======== Source text ========
|
I
studied with Prof. Collins in the Spring of 2002, during his first year
of service in what would be a three year stint as Poet Laureate of the
United States. It was for us at Lehman College, where I teach and am
enrolled in a Masters of Arts program, an affirmation of what Lehman College
is and what Lehman College does. While I was invariably assigning a Billy
Collins poem to my students in my morning sessions, Prof. Collins, himself,
would stroll into class in the early evenings, the rain of New Zealand,
New Mexico or New Jersey still pearling his lapels. It meant a great deal
to the graduate students at Lehman to have Prof. Collins teaching there,
particularly at the beginning of his national reign. Most of us, teachers
in the public school system took heed of the Poetry 180 program he had
developed, relieved to find that poetry could be not only be discussed,
but taught in a straightforward, demystified manner. His openness to hearing
all variety of poetry modeled to us a crucial attitude that seems to be
absent in the drawn lines of our contemporary MFAs, canon wars, and spoken
words vs. written words debates.
Studying with Prof. Collins was a bit like being led gently, but firmly,
through his essays on poetry, or equally instructive, floating on one
of his poems. The landscape you, the reader, traverse is dotted with the
ordinary until you draw closer to the shore and realize that folded over
a chair is the poet's suit of skin, or that the trees have joined their
arms in a kind of calligraphy. There is the amiable voice insinuating
itself, widely celebrated for its sly turns, and yet. My husband, a gifted
poet in his own right, pointed out several years ago that if you looked
beneath Collin's gorgeous glide you'd find a world of flitting shadows.
======== Recorded data ========
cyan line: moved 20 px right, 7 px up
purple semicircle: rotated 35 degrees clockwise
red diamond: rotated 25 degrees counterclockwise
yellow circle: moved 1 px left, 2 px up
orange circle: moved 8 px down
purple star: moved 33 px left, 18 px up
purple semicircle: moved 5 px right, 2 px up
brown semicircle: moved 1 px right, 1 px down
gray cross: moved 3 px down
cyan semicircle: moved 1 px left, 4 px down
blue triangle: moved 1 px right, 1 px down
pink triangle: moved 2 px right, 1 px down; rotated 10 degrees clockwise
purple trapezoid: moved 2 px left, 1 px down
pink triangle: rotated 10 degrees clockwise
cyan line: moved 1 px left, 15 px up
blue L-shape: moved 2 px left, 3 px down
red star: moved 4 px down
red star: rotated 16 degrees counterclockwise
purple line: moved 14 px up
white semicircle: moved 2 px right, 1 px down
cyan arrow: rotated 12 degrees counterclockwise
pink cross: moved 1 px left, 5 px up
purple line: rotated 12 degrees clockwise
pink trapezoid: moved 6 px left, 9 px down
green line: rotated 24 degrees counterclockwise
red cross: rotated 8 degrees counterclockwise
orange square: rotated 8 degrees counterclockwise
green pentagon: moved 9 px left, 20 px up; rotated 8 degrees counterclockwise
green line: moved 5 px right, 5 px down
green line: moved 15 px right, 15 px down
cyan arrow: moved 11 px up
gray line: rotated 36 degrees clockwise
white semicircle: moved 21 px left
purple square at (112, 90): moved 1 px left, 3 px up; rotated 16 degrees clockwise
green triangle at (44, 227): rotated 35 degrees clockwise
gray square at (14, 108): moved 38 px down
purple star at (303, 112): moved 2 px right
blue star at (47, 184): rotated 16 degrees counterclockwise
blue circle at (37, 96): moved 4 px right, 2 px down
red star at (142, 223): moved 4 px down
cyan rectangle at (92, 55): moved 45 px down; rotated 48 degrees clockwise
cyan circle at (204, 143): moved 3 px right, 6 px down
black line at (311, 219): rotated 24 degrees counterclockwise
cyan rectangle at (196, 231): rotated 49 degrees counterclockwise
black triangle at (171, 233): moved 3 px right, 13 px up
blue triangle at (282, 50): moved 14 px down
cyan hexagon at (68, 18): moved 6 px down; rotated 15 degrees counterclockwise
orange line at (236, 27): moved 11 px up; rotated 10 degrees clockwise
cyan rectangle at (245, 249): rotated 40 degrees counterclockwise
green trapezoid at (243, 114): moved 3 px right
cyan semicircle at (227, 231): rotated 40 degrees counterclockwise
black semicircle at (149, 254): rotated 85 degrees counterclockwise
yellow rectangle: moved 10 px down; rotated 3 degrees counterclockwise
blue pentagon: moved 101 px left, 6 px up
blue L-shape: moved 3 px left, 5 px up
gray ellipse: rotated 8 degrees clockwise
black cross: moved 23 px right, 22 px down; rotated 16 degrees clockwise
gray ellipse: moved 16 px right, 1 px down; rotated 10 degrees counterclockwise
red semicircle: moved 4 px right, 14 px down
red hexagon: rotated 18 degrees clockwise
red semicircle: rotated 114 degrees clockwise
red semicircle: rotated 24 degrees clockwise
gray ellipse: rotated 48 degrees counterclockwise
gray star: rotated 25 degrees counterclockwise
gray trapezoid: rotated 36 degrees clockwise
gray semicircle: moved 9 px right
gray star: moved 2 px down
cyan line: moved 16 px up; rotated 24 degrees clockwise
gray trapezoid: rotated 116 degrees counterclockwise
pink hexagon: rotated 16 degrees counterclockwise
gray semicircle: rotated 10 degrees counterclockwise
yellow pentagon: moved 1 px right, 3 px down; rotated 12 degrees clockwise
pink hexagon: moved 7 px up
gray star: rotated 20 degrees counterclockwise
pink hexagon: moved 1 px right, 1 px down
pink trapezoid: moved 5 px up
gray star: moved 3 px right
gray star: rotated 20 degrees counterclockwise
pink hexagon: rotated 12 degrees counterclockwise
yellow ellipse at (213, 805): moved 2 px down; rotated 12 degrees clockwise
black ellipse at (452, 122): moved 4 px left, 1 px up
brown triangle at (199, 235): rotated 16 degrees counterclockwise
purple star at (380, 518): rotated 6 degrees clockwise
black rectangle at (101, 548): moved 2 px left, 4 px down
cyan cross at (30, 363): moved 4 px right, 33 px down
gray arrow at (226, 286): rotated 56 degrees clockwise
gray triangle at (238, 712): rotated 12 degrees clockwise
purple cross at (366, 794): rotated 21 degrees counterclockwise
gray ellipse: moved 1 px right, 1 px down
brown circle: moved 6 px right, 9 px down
========
**Exercise instructions**
**1)** In the text about studying with Billy Collins, what program had Collins developed that public school teachers took heed of?
**2)** Translate this sentence from the text about studying with Billy Collins into Spanish: "It meant a great deal to the graduate students at Lehman to have Prof. Collins teaching there, particularly at the beginning of his national reign."

**Problem solutions**
**1)** The Poetry 180 program.

**2)** Significó mucho para los estudiantes de posgrado de Lehman que el profesor Collins enseñara allí, sobre todo al comienzo de su reinado nacional.